Labor Day weekend is upon us, and while the holiday is supposed to be about honoring the American worker, for most folks it has become a three-day last chance get-away before summer ends.
And according to AAA, a combination of factors will make this weekend stand out from other years.
For one, AAA says U.S. drivers will pay the lowest gas prices this Labor Day weekend since 2004. Today’s national average price of gas is $2.44 per gallon, which is 99 cents per gallon less than a year ago.
In the Tri-Cities, the average price per gallon on Sept. 3 was $2.81. That’s $1 a gallon less than last year at this time, so that is welcome news.
Statewide, we are better than the average $2.91 per gallon, also as of Sept. 3. So be sure and check the gas prices and fill up locally before leaving home. Currently, the Tri-Cities has lower gas prices than Yakima, Spokane and the Seattle area. But prices fluctuate, so plan ahead.
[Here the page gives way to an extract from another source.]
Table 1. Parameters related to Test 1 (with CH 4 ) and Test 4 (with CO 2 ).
One option is the AAA website and www.FuelGaugeReportAAA.com for average gas prices in various cities.
Travelers also should be aware that the lower gas prices likely will mean more traffic.
AAA estimates 35.5 million Americans will travel 50 miles or more from home during this Labor Day weekend, which is the highest number since 2008 and a 1 percent increase over 2014.
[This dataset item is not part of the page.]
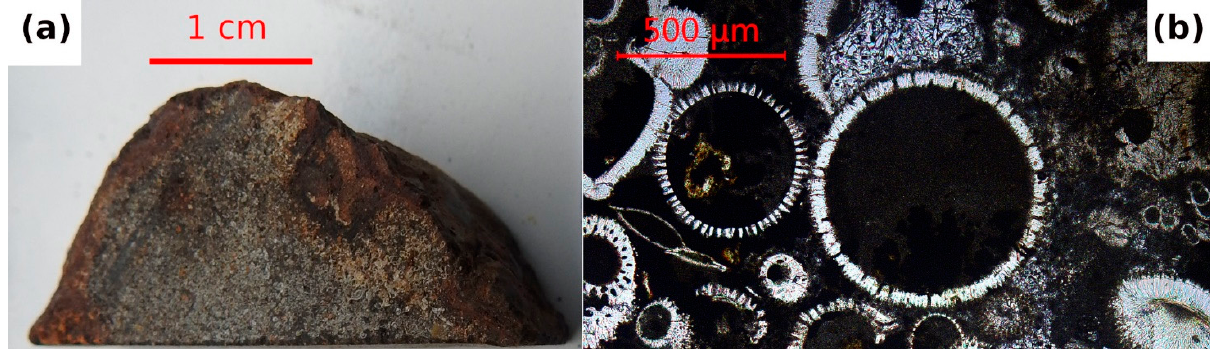
Figure 10. ( a ) A slice of authigenic carbonate nodule, sampled from the surface of H110 (processed and analyzed in SCISO). Along with calcite, the constituent minerals of the nodule contain illite, kaolinite, and chlorite, reflecting sources from deep substrates; ( b ) a microscopic thin section view of ( a ), showing rich biological fossils, which are unidentified.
With all those cars on the highway, the Washington State Department of Transportation is encouraging travelers to check its website for traffic volume and construction zones before leaving the driveway.
The WSDOT will suspend most road construction work in anticipation of the increased traffic this weekend, but there are some projects that will still cause delays.
One of those is on Interstate 90 eastbound on the Vantage Bridge. WSDOT is in the middle of a painting project that officials say cannot be halted. Travelers should consider alternate routes via Highway 97, Interstate 82 or Highway 24.
So while lower gas prices and a last shot at summer fun is prompting many folks to think primarily of their travel plans, it would be great if those enjoying themselves this weekend would take a moment to reflect on why the holiday was started in the first place.
It was declared a national holiday by President Grover Cleveland in 1894 as an acknowledgment that the nation’s economic success was dependent on a strong work force.
In many communities, Labor Day used to be celebrated with parades and picnics, but not so much anymore. Now most people just think about getting a day off.
And since that’s the case, for those fortunate to get time off, it would be a kind gesture to be especially patient and courteous to those workers who still have to punch the clock this holiday. It is, after all, Labor Day weekend.